第40話

「なんでも、そいつを見つけたら、白金貨一枚もらえるらしいぞ」


 いつの間にかカウンターの中から出てきたおっさんが、へリウスに並びながら、掲示板を見ている。


「は、白金貨だと!?」


 白金貨というのが金貨百枚分なのは、ボブさんたちから教わった。使うことはないだろうけど、と笑いながら教えられて、そりゃそうだな、と思った。

 金貨の相場が、だいたい日本円で十万円くらいだろうな、と予想しているので、そうなると……一千万だ。マジで、何したの、コイツ。

 俺もびっくりしながら、その手配書の顔を見つめる。


「最初は、金貨十枚だったんだがな。これを貼りだして、まだ三か月くらいだっていうのに、どんどん値段が上がっていってるからなぁ。今や、白金貨一枚だ。よっぽど、急いでるんだろうよ……まぁ、お前さんも、見つけ次第、エルフどもにでも教えてやんな。いい稼ぎになるだろうよ」

「そうだな」


 へリウスが口元だけニヤリとしながら、張り紙をジッと見つめている。


「なぁ、へリウス、なんて書いてあるの?」

「うん?」

「なんだ、坊主、まだ文字が読めねぇのか」


 そう言うとおっさんが、ご丁寧に俺のために読み上げてくれた。


「こいつは『ハル』っていうエルフの男らしいな。随分と御大層な名前がついてるもんだよ」


 げ。まさかの、俺と同じ名前かよ。

 エルフにとっては重い意味のある名前だって聞いてたのに、俺以外にもいるとは思わなかった。つい、まじまじと見てしまう。


「年齢は三百才」

「さ、さんびゃくっ!?」

「うん? エルフで三百才は珍しくもないぞ? やつらにしたら、ちょうど働き盛りくらいだろう」


 おっさんの言葉に、びっくり。でも、そうか、こっちの世界でもエルフは長寿なんだな。映画とかでも、すごい年齢で描かれていたのを思い出す。

 とりあえず、そんな年齢であれば、俺と同じ名前であっても関係ないだろう。そう思ったら、ちょっとだけ、ホッとする。犯罪者と同じ名前とかって、やっぱり、嫌だもんな。

 へリウスは、必要な情報は見たのか、再びカウンターの方へ向かう。おっさんは、すでに戻っている。


「それじゃぁ、とりあえず、途中まででもいいんで、行ける馬車はあるかい」

「おう、だいぶ手前になるが、ヨドドの町までだったらあるぞ」

「なんだ、ヨドドじゃぁ、俺の足でも二日ありゃぁ行けるところじゃねぇか」

「あはは。確かに、狼の獣人の兄さんなら、馬車がなくても行けそうだが」


 そう言われると、馬車の代金がかなりもったいない気になってくる。


「そこのチビさんには厳しいんじゃないかい? ヨドドと言っても、途中にゃ魔物も出るぞ」


 おっさんが、心配そうな顔でそう言ってくる。なかなか、いい人なのかもしれない。


「へリウス、俺を負ぶっても、同じくらいで行ける?」

「あ? 当然だろう。俺の息子よりも軽いんだぞ?」


 へリウスの子供は俺よりもデカいらしい。どんな子なのか、気になるところだ。


「ヨドドまでの魔物も、この辺じゃフォレストウルフくらいだろう? 一応、魔物除けも持ってるし、野営一回くらいの徹夜程度、問題ない」

「……じゃぁ、行っちゃう?」

「行っちゃうか?」

「おいおい、本気かい」

「こう見えて、Aランクの冒険者なんでな」


 へリウスがニヤリと笑いながら、首から下げてた金色のギルドカードを見せた。俺の持ってる鉄のカード思い出して、ちょっと、羨ましくなる。

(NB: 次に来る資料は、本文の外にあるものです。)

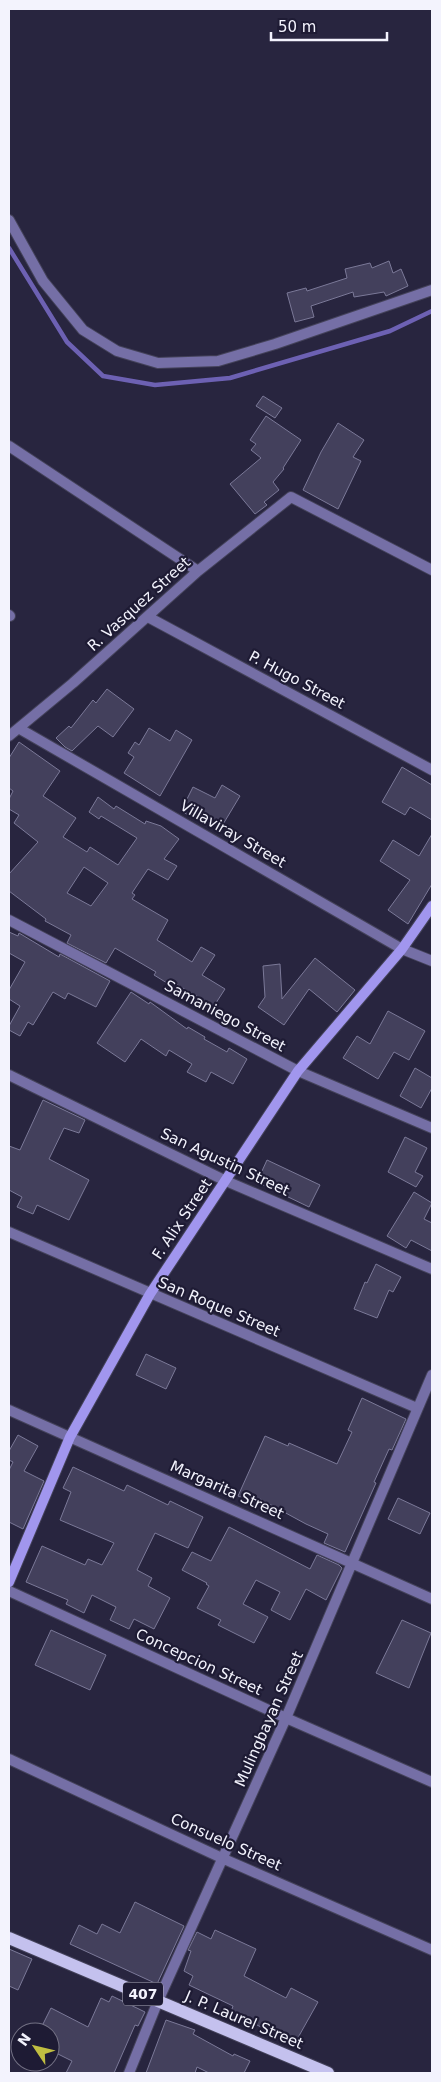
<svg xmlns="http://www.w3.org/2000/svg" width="441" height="2082" font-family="'DejaVu Sans',sans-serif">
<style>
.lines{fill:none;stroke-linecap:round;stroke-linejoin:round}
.stream{stroke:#6d61b3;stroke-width:4.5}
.building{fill:#43405c;stroke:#7b7998;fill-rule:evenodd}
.street-casing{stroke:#44425a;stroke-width:12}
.secondary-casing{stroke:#44425a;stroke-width:12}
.primary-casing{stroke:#44425a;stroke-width:14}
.street{stroke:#756fa6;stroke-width:10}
.secondary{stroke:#a196ee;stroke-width:10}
.primary{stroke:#c4c1ee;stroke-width:12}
.labels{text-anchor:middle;stroke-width:4.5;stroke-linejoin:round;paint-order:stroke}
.shield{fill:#1e1b34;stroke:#b3b2c1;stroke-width:1}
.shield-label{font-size:14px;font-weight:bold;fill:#f3f3fd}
.street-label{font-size:15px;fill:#f3f3fd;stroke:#1e1b34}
</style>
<rect width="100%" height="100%" fill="#28253f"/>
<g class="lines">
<path class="stream" d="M9,248L67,342L103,376L155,385L230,378L390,331L432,311"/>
</g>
<path class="building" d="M389,261L393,273L401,269L408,286L386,296L384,292L354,297L353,292L311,306L314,317L295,322L287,293L306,288L307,291L347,278L345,269L370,263L372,268Z
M263,396L282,408L275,418L256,406Z
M266,416L301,440L283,468L284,469L273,482L279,490L264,502L267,505L255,514L230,484L261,458L251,450L256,444L250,440Z
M338,423L364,440L353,457L361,461L338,509L303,490L321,452Z
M107,689L134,709L113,737L98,726L72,751L65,747L56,738L69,726L71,728L93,700L96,703Z
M149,728L170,741L176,730L192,740L160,796L124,773L134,757L128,753L135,742L139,745Z
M19,742L60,771L43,796L76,818L63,837L87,852L90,847L118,865L137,838L101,816L99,819L89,812L98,797L114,809L116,806L145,824L146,821L161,826L179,839L164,859L177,866L168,880L148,869L132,893L135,895L132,899L168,920L157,940L192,962L201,947L215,955L202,975L225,989L214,1006L169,980L167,983L154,975L156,972L115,948L106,963L67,943L71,935L45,921L46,919L9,891V874L38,842L14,823L19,815L9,809V799L13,791L9,788V758ZM84,867L108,883L91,906L67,893Z
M402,767L432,785V820L410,807L405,815L382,802Z
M222,785L240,796L222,826L205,816L201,822L181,811L193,787L215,798Z
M432,834V884L408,924L388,910L410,880L380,861L393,840L419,856Z
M9,932L18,936L19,933L59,957L60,954L110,981L96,1007L68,993L65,999L53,992L33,1025L28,1022L20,1036L9,1030V1026L20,1006L9,999V990L25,962L9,953Z
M315,958L355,990L337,1012L309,989L284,1025L258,1007L265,997L263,966L280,964L282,999Z
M131,992L149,1004L150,1002L187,1029L188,1027L205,1037L204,1039L227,1052L229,1048L247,1059L233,1084L211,1072L206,1082L187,1072L192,1064L169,1050L166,1056L141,1039L125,1062L97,1043Z
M388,1011L425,1031L409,1060L394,1052L378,1079L343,1058L357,1036L370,1044Z
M415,1068L432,1078V1088L421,1108L400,1096Z
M43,1100L85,1120L79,1133L64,1128L49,1159L89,1180L69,1220L37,1205L33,1214L17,1207L22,1197L9,1190V1146L20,1150Z
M405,1137L427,1148L415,1172L423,1176L416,1187L388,1172Z
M267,1160L320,1185L309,1207L257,1182Z
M414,1192L432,1203L424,1219L432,1223V1251L411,1240L406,1248L387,1236Z
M376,1264L401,1277L393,1292L389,1290L377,1318L354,1309L365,1282L367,1283Z
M146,1354L176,1368L166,1389L136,1375Z
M362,1398L406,1419L392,1450L389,1449L374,1482L376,1483L345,1552L324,1543L328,1534L306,1524L260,1499L258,1505L238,1496L265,1436L288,1446L289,1443L337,1464L352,1432L348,1430Z
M18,1435L38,1446L24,1471L44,1481L23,1529L9,1522V1470L13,1462L9,1460V1451Z
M73,1467L124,1491L127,1485L168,1505L170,1501L203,1517L188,1548L155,1533L137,1570L152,1578L148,1586L170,1598L154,1629L134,1619L129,1629L110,1620L116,1607L92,1595L84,1613L66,1604L68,1600L26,1582L42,1546L85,1565L88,1559L102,1565L114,1543L60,1520L71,1492L63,1488Z
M398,1498L430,1513L420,1534L388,1519Z
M229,1527L310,1569L317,1555L339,1565L342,1568L326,1600L306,1589L290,1620L271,1610L280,1592L256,1580L243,1604L268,1617L254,1643L218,1625L221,1620L197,1608L209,1586L206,1584L207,1583L182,1570L192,1552L211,1561Z
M402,1620L431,1633L409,1688L376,1673Z
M51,1630L106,1655L90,1690L35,1665Z
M135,1902L184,1926L157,1984L70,1944L79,1925L97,1934L102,1924L120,1933Z
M215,1930L256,1949L244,1976L286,1998L291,1988L318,2002L295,2043L262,2025L261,2027L231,2012L233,2006L189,1985L193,1976L184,1971L191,1951L188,1950L197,1932L211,1939Z
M9,1949L32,1959L18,1990L9,1986Z
M112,1996L145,2012L138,2026L135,2025L114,2073H66L72,2061L50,2050V2032H39L51,2008L88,2027L101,1998L109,2002Z
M166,2020L195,2030L193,2034L233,2056L234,2054L250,2061L244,2073H209L197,2067L195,2073H146Z"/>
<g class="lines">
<defs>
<path id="street" d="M9,220L43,281L83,330L117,351L158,363L218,361L275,344L432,290
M9,446L198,571
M9,615L10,616
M148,617L432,770
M20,729L402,949L432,961
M9,736L73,683L198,571L291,497L432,570
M9,920L298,1071L432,1128
M9,1075L226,1181L432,1269
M9,1232L417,1408
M9,1410L432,1599
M9,1591L286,1718L432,1782
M9,1759L224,1859L432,1950
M129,2073L158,2001L286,1718L432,1375"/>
<path id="secondary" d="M9,1582L70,1437L150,1294L298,1071L402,949L432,906"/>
<path id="primary" d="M9,1938L328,2073"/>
</defs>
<use href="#street" class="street-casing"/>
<use href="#secondary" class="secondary-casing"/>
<use href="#primary" class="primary-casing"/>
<use href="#street" class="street"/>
<use href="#secondary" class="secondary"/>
<use href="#primary" class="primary"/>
</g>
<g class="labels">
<rect class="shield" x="123" y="1982.5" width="40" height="23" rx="4"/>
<g class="shield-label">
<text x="143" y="1999">407</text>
</g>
<g class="street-label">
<text transform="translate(139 604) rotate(-42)" y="5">R. Vasquez Street</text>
<text transform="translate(297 680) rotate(28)" y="5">P. Hugo Street</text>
<text transform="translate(233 834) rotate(30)" y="5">Villaviray Street</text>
<text transform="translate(225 1016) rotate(28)" y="5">Samaniego Street</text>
<text transform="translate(225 1162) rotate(25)" y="5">San Agustin Street</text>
<text transform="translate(182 1219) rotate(-56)" y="5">F. Alix Street</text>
<text transform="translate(219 1307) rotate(23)" y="5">San Roque Street</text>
<text transform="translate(227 1490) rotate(24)" y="5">Margarita Street</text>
<text transform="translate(199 1662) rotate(25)" y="5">Concepcion Street</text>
<text transform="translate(269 1719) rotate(-66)" y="5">Mulingbayan Street</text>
<text transform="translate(226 1842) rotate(24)" y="5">Consuelo Street</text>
<text transform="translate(244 2020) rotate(23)" y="5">J. P. Laurel Street</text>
</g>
</g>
<rect width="441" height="2082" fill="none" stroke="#f3f3fd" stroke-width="20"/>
<g transform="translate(35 2047) rotate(305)"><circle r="24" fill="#1e1b34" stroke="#737184"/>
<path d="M0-4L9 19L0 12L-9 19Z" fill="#c0be41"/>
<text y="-8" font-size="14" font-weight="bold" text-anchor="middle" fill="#f3f3fd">N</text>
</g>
<path d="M271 32v8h116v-8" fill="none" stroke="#f3f3fd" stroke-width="2.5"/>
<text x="278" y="32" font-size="15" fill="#f3f3fd" stroke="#1e1b34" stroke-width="4" paint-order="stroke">50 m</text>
</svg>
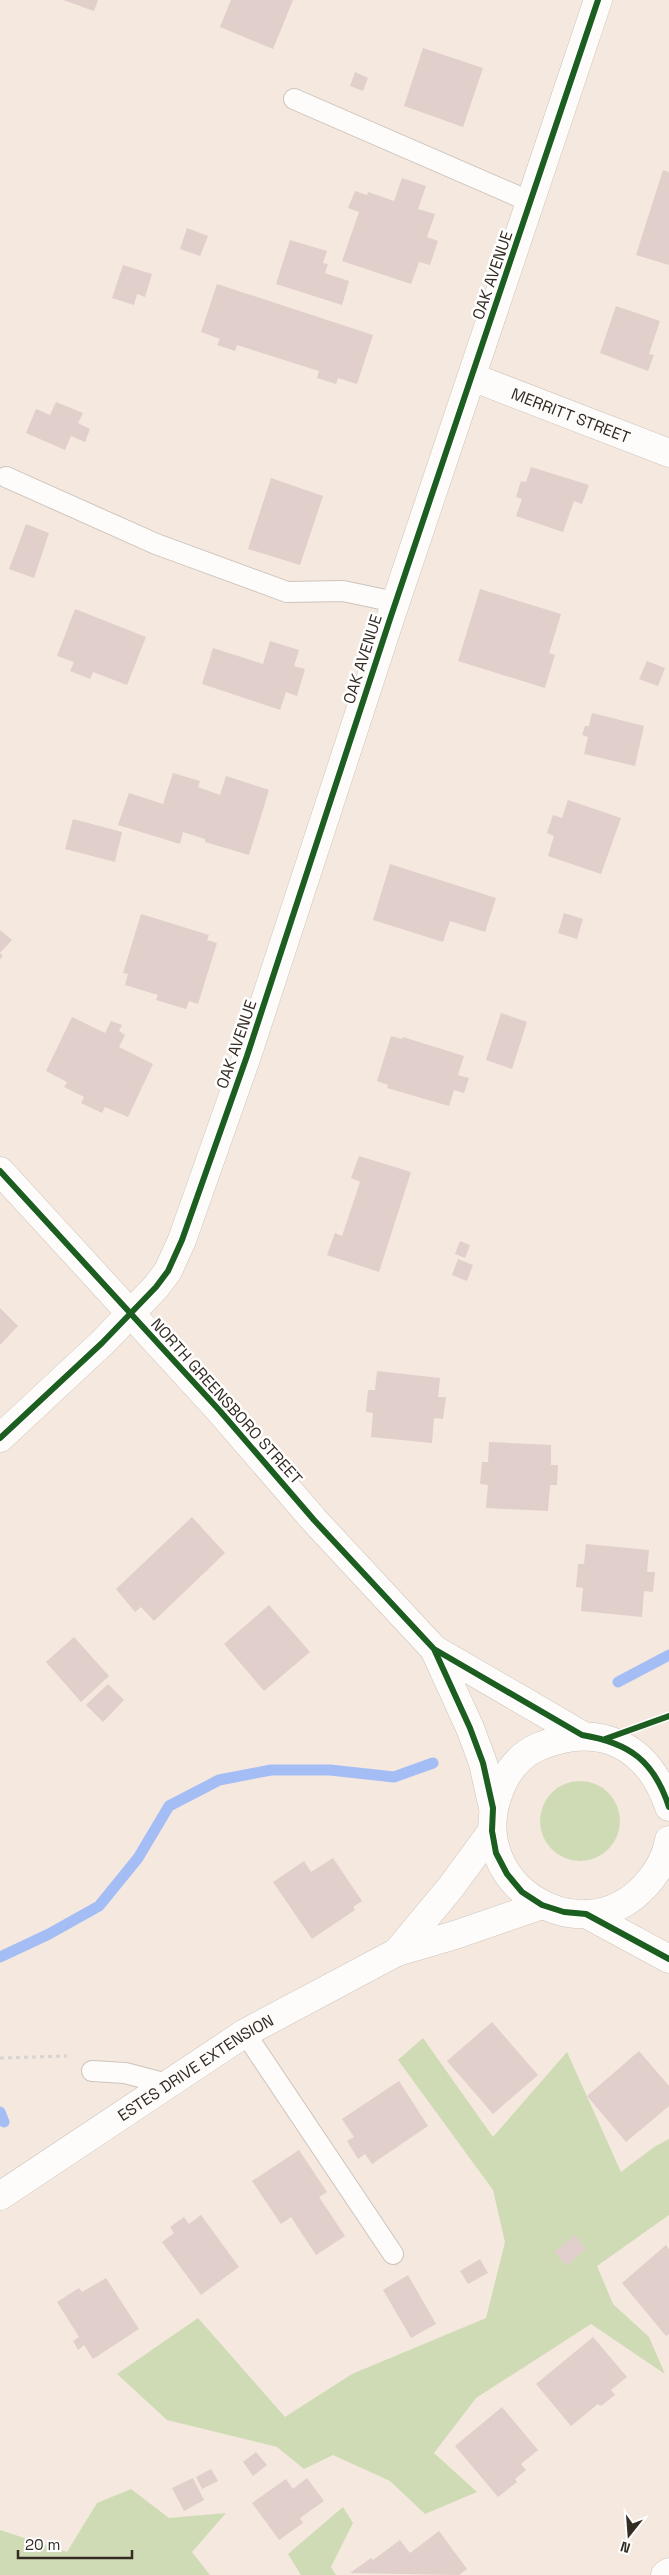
<svg xmlns="http://www.w3.org/2000/svg" width="669" height="2575" font-family="'Space Grotesk',sans-serif">
<style>
.green{fill:#cfdbb4}
.lines{fill:none;stroke-linecap:round;stroke-linejoin:round}
.stream{stroke:#a4bdf5;stroke-width:11}
.building{fill:#e1cfcb}
.lane-casing{stroke:#cec4bc;stroke-width:22}
.street-casing{stroke:#cec4bc;stroke-width:29}
.secondary-casing{stroke:#cec4bc;stroke-width:29}
.path{stroke:#d7d4d1;stroke-width:3;stroke-dasharray:4 4;stroke-linecap:butt}
.lane{stroke:#fdfcfa;stroke-width:20}
.street{stroke:#fdfcfa;stroke-width:28}
.secondary{stroke:#fdfcfa;stroke-width:28}
.cycleway-casing{stroke:#fff;stroke-width:9}
.cycleway{stroke:#1b5e20;stroke-width:6}
.labels{text-anchor:middle;stroke-width:5;stroke-linejoin:round;paint-order:stroke}
.street-label{font-size:16px;fill:#342b23;stroke:#fff}
</style>
<rect width="100%" height="100%" fill="#f4e8df"/>
<path class="green" d="M540 1821a40 40 0 1 1 80 0a40 40 0 1 1-80 0Z
M423 2038 493 2137 567 2052 621 2172 654 2147 669 2139V2215L597 2266 613 2304 649 2337 665 2374 591 2324 476 2398 434 2453 477 2492 425 2514 390 2481 333 2455 304 2469 277 2447 167 2420 117 2374 198 2318 285 2417 352 2374 486 2318 505 2242 493 2190 398 2060Z
M131 2489 169 2518 226 2513 192 2552 210 2575H0V2530L67 2552 97 2503Z
M343 2507 353 2523 331 2567 336 2575H301L288 2554Z"/>
<g class="lines">
<path class="stream" d="M618 1682 669 1655
M0 1957 49 1934 99 1906 138 1858 169 1806 219 1780 271 1770H330L394 1777 433 1763
M0 2112 4 2122"/>
</g>
<path class="building" d="M63 0H98L94 11Z
M231 0H293L273 49 220 27Z
M423 48 483 68 463 127 404 106Z
M355 72 368 78 363 91 350 86Z
M663 170 669 172V265L636 255Z
M402 178 426 186 418 209 435 214 427 237 438 241 430 265 419 262 411 284 342 261 359 212 348 208 355 191 367 195 368 192 394 201Z
M187 228 208 236 200 256 180 249Z
M290 240 327 251 323 263 328 264 325 273 349 281 342 305 276 284Z
M123 265 152 274 145 297 137 294 134 305 112 298Z
M217 284 373 335 357 384 338 378 336 384 317 378 319 371 237 345 235 351 217 345 220 339 201 332Z
M616 306 660 321 649 354 654 355 648 371 600 353Z
M56 402 83 413 78 423 90 429 85 442 71 436 65 450 26 433 36 409 50 415Z
M531 467 589 485 582 504 574 501 563 532 516 516 522 499 516 497 521 481 526 482Z
M271 478 323 496 300 565 248 549Z
M26 524 49 533 34 578 9 569Z
M480 589 561 614 549 653 555 655 545 688 458 661Z
M75 609 146 637 127 685 93 672 90 679 70 671 74 662 57 656Z
M270 641 299 650 294 666 305 669 297 696 286 692 280 710 202 684 213 648 263 664Z
M647 661 665 668 658 686 639 679Z
M592 713 644 726 635 766 584 754 588 737 582 735 585 726H589Z
M173 773 200 781 198 787 220 795 226 776 269 790 249 855 205 842V839L183 832 180 844 118 825 129 793 163 804Z
M568 800 621 818 601 874 548 856 554 836 547 833 553 815 562 818Z
M73 819 122 832 115 862 65 849Z
M390 864 496 898 485 932 450 921 443 942 373 920Z
M564 913 583 919 577 939 558 933Z
M141 914 209 935 207 940 217 943 198 1004 189 1001 186 1009 156 1000 158 995 125 985 128 974 123 973Z
M0 930 12 940 0 953 3 956 0 959Z
M501 1013 527 1022 512 1069 486 1060Z
M72 1017 105 1033 111 1021 122 1025 119 1031 125 1035 119 1047 153 1064 128 1117 105 1107 102 1113 81 1103 84 1097 64 1087 67 1082 46 1071Z
M391 1036 402 1039 403 1037 464 1056 458 1075 469 1078 464 1093 454 1090 449 1106 387 1088 388 1085 377 1081Z
M359 1156 411 1172 379 1272 327 1255 335 1233 342 1236 360 1182 351 1178Z
M460 1241 470 1245 465 1258 455 1254Z
M458 1259 473 1265 467 1281 452 1275Z
M0 1308 18 1326 0 1345Z
M377 1371 440 1378 438 1397H446L443 1419 434 1418 432 1443 371 1437 373 1413 366 1412 368 1390H375Z
M489 1442 551 1445V1465H558L557 1485H550L548 1511 486 1508 488 1485 480 1484 482 1462H488Z
M192 1517 225 1553 154 1621 141 1607 135 1612 116 1589Z
M586 1544 649 1550 647 1572H655L653 1592 644 1591 642 1617 581 1611 583 1588 576 1587 578 1564H584Z
M269 1605 310 1652 264 1691 224 1644Z
M74 1637 109 1676 81 1702 46 1662Z
M108 1684 124 1700 103 1722 86 1705Z
M333 1858 362 1901 353 1907 355 1910 312 1939 273 1882 304 1861 311 1872Z
M492 2022 538 2075 493 2114 447 2061Z
M639 2051 669 2086V2106L626 2142 587 2096Z
M399 2081 428 2126 372 2164 365 2154 358 2159 347 2141 354 2137 342 2119Z
M299 2150 327 2192 319 2197 345 2236 316 2255 291 2217 281 2224 252 2181Z
M201 2215 239 2267 201 2295 162 2242 174 2233 170 2227 184 2217 189 2224Z
M575 2235 586 2249 566 2266 554 2252Z
M666 2245 669 2249V2334L666 2336 622 2283Z
M480 2259 488 2273 468 2284 460 2271Z
M408 2275 436 2324 411 2338 383 2290Z
M106 2278 139 2329 93 2359 84 2345 78 2350 73 2341 79 2337 57 2302 79 2288 82 2292Z
M593 2337 627 2377 611 2390 615 2395 601 2406 598 2404 571 2426 536 2384Z
M502 2407 538 2450 521 2464 526 2470 515 2479 517 2482 498 2497 455 2446Z
M256 2452 267 2465 253 2476 243 2462Z
M211 2469 218 2481 202 2489 196 2477Z
M193 2478 204 2500 184 2511 172 2488Z
M307 2478 324 2501 300 2518 303 2523 279 2540 252 2503 286 2479 293 2489Z
M439 2531 467 2569 459 2575 350 2573 371 2558 373 2560 400 2540 410 2553Z"/>
<g class="lines">
<g class="lane-casing">
<path id="lane" d="M294 99 531 202
M6 477 156 544 287 592 343 591 395 602
M245 2033 393 2254
M92 2071 125 2073 167 2084"/>
</g>
<g class="street-casing">
<g id="street">
<path id="s1" d="M472 377 669 453"/>
<path d="M0 1438 102 1343 156 1287 168 1271 182 1240 247 1056 390 619 598 0"/>
<path d="M665 2575 669 2572"/>
</g>
</g>
<g class="secondary-casing">
<g id="secondary">
<path d="M0 1171 220 1411 314 1520 434 1649 582 1735"/>
<path d="M434 1649 470 1728 483 1763 493 1808"/>
<path d="M669 1807C648 1745 600 1721 538 1747 519 1755 504 1775 498 1795 466 1884 580 1956 645 1886 657 1873 666 1858 669 1840"/>
<path d="M586 1914 669 1959"/>
<path d="M397 1952 451 1887 492 1831"/>
<path id="s2" d="M0 2196 245 2033 397 1952 455 1935 542 1905"/>
</g>
</g>
<path class="path" d="M0 2058 67 2056"/>
<use href="#lane" class="lane"/>
<use href="#street" class="street"/>
<use href="#secondary" class="secondary"/>
<g class="cycleway-casing">
<path id="cycleway" d="M0 1171 220 1411 314 1520 434 1649 582 1735C630 1743 654 1761 669 1807
M0 1438 102 1343 156 1287 168 1271 182 1240 247 1056 390 619 598 0
M434 1649 470 1728 483 1763 493 1808 492 1831 496 1853 507 1874 522 1892 542 1905 564 1912 586 1914 669 1959
M605 1739 669 1716"/>
</g>
<use href="#cycleway" class="cycleway"/>
</g>
<g class="labels">
<g class="street-label">
<text transform="translate(492 275) rotate(-71)" y="6">OAK AVENUE</text>
<text dy="6" stroke="none"><textPath href="#s1" startOffset="106">MERRITT STREET</textPath></text>
<text transform="translate(362 659) rotate(-72)" y="6">OAK AVENUE</text>
<text transform="translate(236 1044) rotate(-71)" y="6">OAK AVENUE</text>
<text transform="translate(227 1401) rotate(48)" y="6">NORTH GREENSBORO STREET</text>
<text dy="6" stroke="none"><textPath href="#s2" startOffset="234">ESTES DRIVE EXTENSION</textPath></text>
</g>
</g>
<g transform="translate(629 2535) rotate(197)" stroke="#ffffff" stroke-width="4" paint-order="stroke">
<path d="M0-4L9 19L0 12L-9 19Z" fill="#342b23"/>
<text y="-8" font-size="14" font-weight="bold" text-anchor="middle" fill="#342b23">N</text>
</g>
<path d="M18 2550v8h114v-8" fill="none" stroke="#342b23" stroke-width="2.5"/>
<text x="25" y="2550" font-size="15" fill="#342b23" stroke="#ffffff" stroke-width="4" paint-order="stroke">20 m</text>
</svg>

「な、なるほどな……まぁ、途中に野営用の場所もある。そこなら他の乗合馬車もいるかもしれねぇしな。もし、本気で行くなら、十分に準備だけして行くんだな」


 俺たちはおっさんの言葉に感謝しつつ、建物から出た。その頃にはすでに靄も晴れて、朝日が差していた。


「マジで走っていくのか?」

「うん? マジ?」

「あ、えーと、本気かってこと」

「そうだなぁ……一度、冒険者ギルドを覗いていいか?」

「? なんで?」

「乗合馬車が出てないとなると、護衛を雇って行くような奴らもいるんじゃないかってな」

「なるほど……でも、俺みたいな子供連れで、雇ってくれるかな」


 少し心配になる俺。普通に考えて、お荷物なのは確かだもの。


「まぁ、それは見てから考えよう。ダメなら、本気で走って行くだけだしな」


 肩に乗ってる俺に、ニヤリと笑いうと、へリウスは迷うことなく、冒険者ギルドの建物へと向かうのだった。